There is also a need for more research examining whether analgesia occurs following exercise in women. Most of the research in this area has involved the testing of men. In several of the studies that have been conducted, a mixed sample of men and women were used, but the number of women in these studies was very small. In the general pain literature, there are reports of gender differences in experimentally-induced pain.[47, 48, 49] Currently, it is unclear if men and women differ in exercise-induced analgesia because very little research has been conducted in this area. Further research is needed examining exercise-induced analgesia in women, and whether men and women differ in analgesic responses following exercise.

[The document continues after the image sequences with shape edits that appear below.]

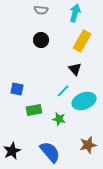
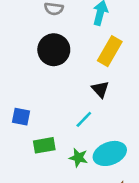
black circle: (41, 40) -> (54, 50), size x1.5
cyan ellipse: (84, 101) -> (110, 153), moved

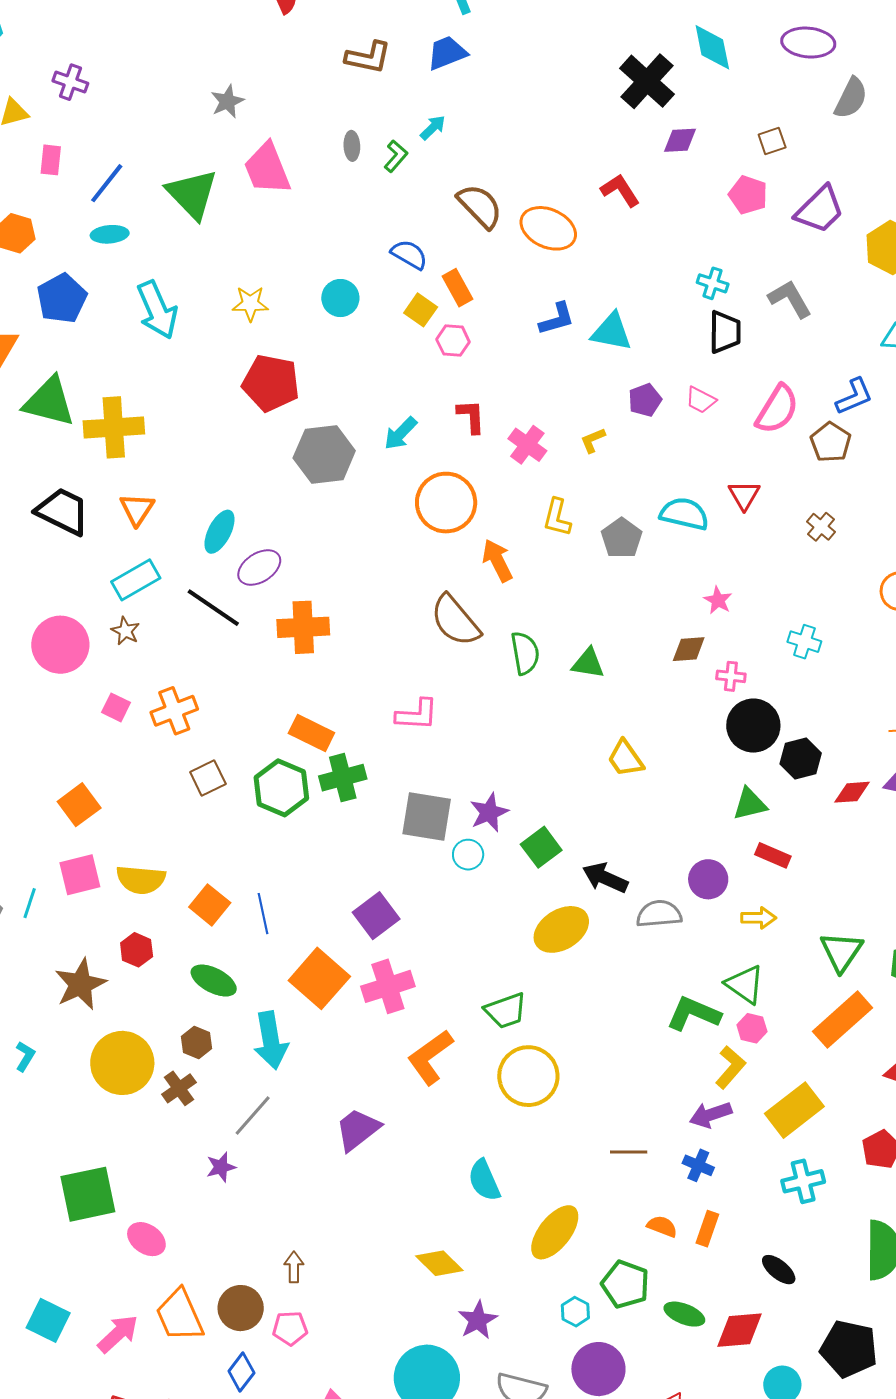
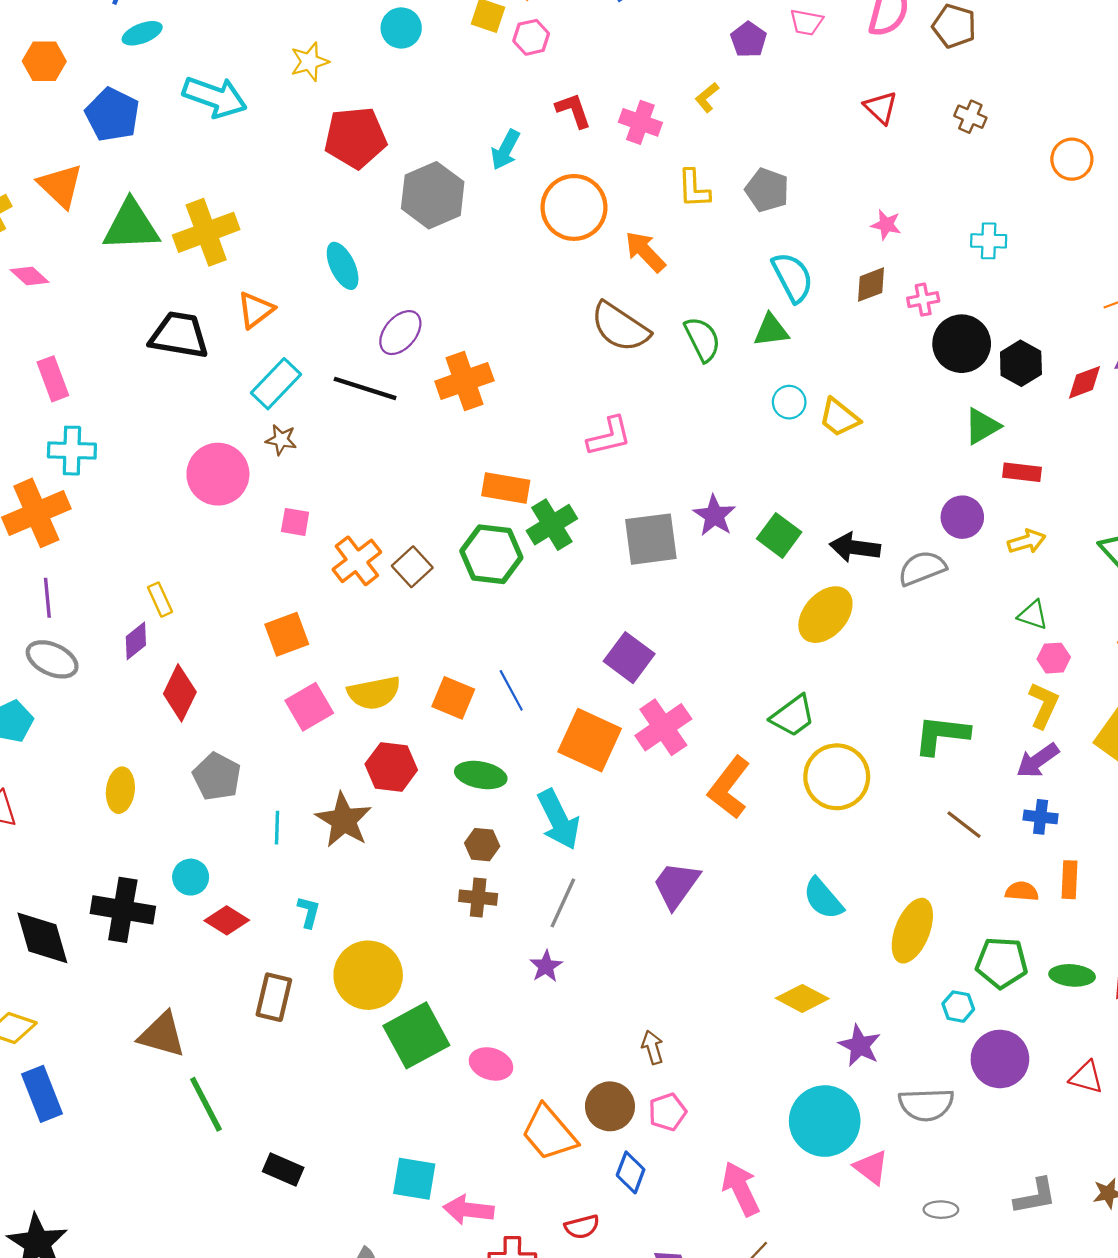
cyan arrow: (157, 310) -> (215, 97), turned -30
orange triangle: (137, 509) -> (256, 310), turned 36
cyan semicircle: (684, 514) -> (793, 277), moved, turned 66
cyan ellipse: (219, 532) -> (343, 266), moved, turned -36
orange cross: (174, 711) -> (357, 561), moved
orange square: (79, 805) -> (287, 634), turned 33
cyan circle: (468, 855) -> (789, 402), moved
cyan line: (30, 903) -> (277, 828), moved
red hexagon: (137, 950) -> (391, 767), size x1.4
green triangle: (745, 984) -> (1033, 615), size x0.7
green L-shape: (694, 1014) -> (941, 735), moved
yellow circle: (122, 1063) -> (368, 975), moved
brown cross: (179, 1088) -> (478, 898), turned -32
brown line: (629, 1152) -> (964, 825), turned 54
pink arrow: (118, 1334) -> (468, 1210), moved, turned -114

Research is also needed to examine whether analgesia occurs following exercise in individuals experiencing chronic painful conditions. Most of the exercise-induced analgesia research has involved the testing of healthy individuals who regularly exercise, and it is currently unclear whether individuals who are experiencing a chronic painful condition will experience analgesia following an exercise session. It is possible that exercise may exacerbate an already existing painful condition, and there is some research with patients with fibromyalgia to support this possibility.[30,31] However, there are a number of different chronic conditions (e.g. low back pain, arthritic pain, headache pain) and research is needed to determine if exercise can serve as an effective pain management intervention.